### Activity
Write out every entry again exactly as it stands.
======== Given records ========
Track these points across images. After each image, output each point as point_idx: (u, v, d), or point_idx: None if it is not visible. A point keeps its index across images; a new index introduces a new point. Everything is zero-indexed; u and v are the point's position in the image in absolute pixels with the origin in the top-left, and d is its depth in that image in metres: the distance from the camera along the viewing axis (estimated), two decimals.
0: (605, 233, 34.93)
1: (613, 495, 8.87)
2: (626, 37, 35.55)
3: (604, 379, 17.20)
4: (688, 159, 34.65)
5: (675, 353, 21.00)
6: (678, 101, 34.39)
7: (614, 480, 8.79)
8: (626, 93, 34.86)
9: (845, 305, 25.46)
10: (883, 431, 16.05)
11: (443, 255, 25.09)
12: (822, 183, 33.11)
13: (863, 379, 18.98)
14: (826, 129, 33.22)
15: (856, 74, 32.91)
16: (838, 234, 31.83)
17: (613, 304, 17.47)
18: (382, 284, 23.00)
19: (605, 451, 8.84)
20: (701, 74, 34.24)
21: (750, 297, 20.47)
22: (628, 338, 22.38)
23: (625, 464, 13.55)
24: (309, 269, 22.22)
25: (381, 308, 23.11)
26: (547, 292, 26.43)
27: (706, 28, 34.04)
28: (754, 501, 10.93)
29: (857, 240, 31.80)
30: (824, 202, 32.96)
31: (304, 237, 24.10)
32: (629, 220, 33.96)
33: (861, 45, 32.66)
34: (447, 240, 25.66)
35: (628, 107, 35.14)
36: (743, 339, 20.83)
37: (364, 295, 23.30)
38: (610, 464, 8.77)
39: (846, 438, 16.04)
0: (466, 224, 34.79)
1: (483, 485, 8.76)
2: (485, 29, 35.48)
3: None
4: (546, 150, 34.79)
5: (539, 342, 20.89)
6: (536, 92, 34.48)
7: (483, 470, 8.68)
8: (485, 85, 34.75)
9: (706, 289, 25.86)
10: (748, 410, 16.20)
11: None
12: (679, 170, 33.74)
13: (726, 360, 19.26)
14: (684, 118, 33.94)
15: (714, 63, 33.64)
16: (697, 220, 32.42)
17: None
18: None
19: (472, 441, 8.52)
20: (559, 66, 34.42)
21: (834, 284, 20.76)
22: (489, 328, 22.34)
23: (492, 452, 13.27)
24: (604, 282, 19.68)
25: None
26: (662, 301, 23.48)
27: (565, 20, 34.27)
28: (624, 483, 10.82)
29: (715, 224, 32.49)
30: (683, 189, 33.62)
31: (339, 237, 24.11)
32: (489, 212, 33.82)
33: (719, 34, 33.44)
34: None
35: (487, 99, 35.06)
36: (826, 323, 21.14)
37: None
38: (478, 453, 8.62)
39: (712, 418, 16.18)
========
### Output of the exercise
Track these points across images. After each image, output each point as point_idx: (u, v, d), or point_idx: None if it is not visible. A point keeps its index across images; a new index introduces a new point. Everything is zero-indexed; u and v are the point's position in the image in absolute pixels with the origin in the top-left, and d is its depth in that image in metres: the distance from the camera along the viewing axis (estimated), two decimals.
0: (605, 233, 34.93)
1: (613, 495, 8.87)
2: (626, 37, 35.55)
3: (604, 379, 17.20)
4: (688, 159, 34.65)
5: (675, 353, 21.00)
6: (678, 101, 34.39)
7: (614, 480, 8.79)
8: (626, 93, 34.86)
9: (845, 305, 25.46)
10: (883, 431, 16.05)
11: (443, 255, 25.09)
12: (822, 183, 33.11)
13: (863, 379, 18.98)
14: (826, 129, 33.22)
15: (856, 74, 32.91)
16: (838, 234, 31.83)
17: (613, 304, 17.47)
18: (382, 284, 23.00)
19: (605, 451, 8.84)
20: (701, 74, 34.24)
21: (750, 297, 20.47)
22: (628, 338, 22.38)
23: (625, 464, 13.55)
24: (309, 269, 22.22)
25: (381, 308, 23.11)
26: (547, 292, 26.43)
27: (706, 28, 34.04)
28: (754, 501, 10.93)
29: (857, 240, 31.80)
30: (824, 202, 32.96)
31: (304, 237, 24.10)
32: (629, 220, 33.96)
33: (861, 45, 32.66)
34: (447, 240, 25.66)
35: (628, 107, 35.14)
36: (743, 339, 20.83)
37: (364, 295, 23.30)
38: (610, 464, 8.77)
39: (846, 438, 16.04)
0: (466, 224, 34.79)
1: (483, 485, 8.76)
2: (485, 29, 35.48)
3: None
4: (546, 150, 34.79)
5: (539, 342, 20.89)
6: (536, 92, 34.48)
7: (483, 470, 8.68)
8: (485, 85, 34.75)
9: (706, 289, 25.86)
10: (748, 410, 16.20)
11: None
12: (679, 170, 33.74)
13: (726, 360, 19.26)
14: (684, 118, 33.94)
15: (714, 63, 33.64)
16: (697, 220, 32.42)
17: None
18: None
19: (472, 441, 8.52)
20: (559, 66, 34.42)
21: (834, 284, 20.76)
22: (489, 328, 22.34)
23: (492, 452, 13.27)
24: (604, 282, 19.68)
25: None
26: (662, 301, 23.48)
27: (565, 20, 34.27)
28: (624, 483, 10.82)
29: (715, 224, 32.49)
30: (683, 189, 33.62)
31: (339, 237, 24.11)
32: (489, 212, 33.82)
33: (719, 34, 33.44)
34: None
35: (487, 99, 35.06)
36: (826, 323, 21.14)
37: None
38: (478, 453, 8.62)
39: (712, 418, 16.18)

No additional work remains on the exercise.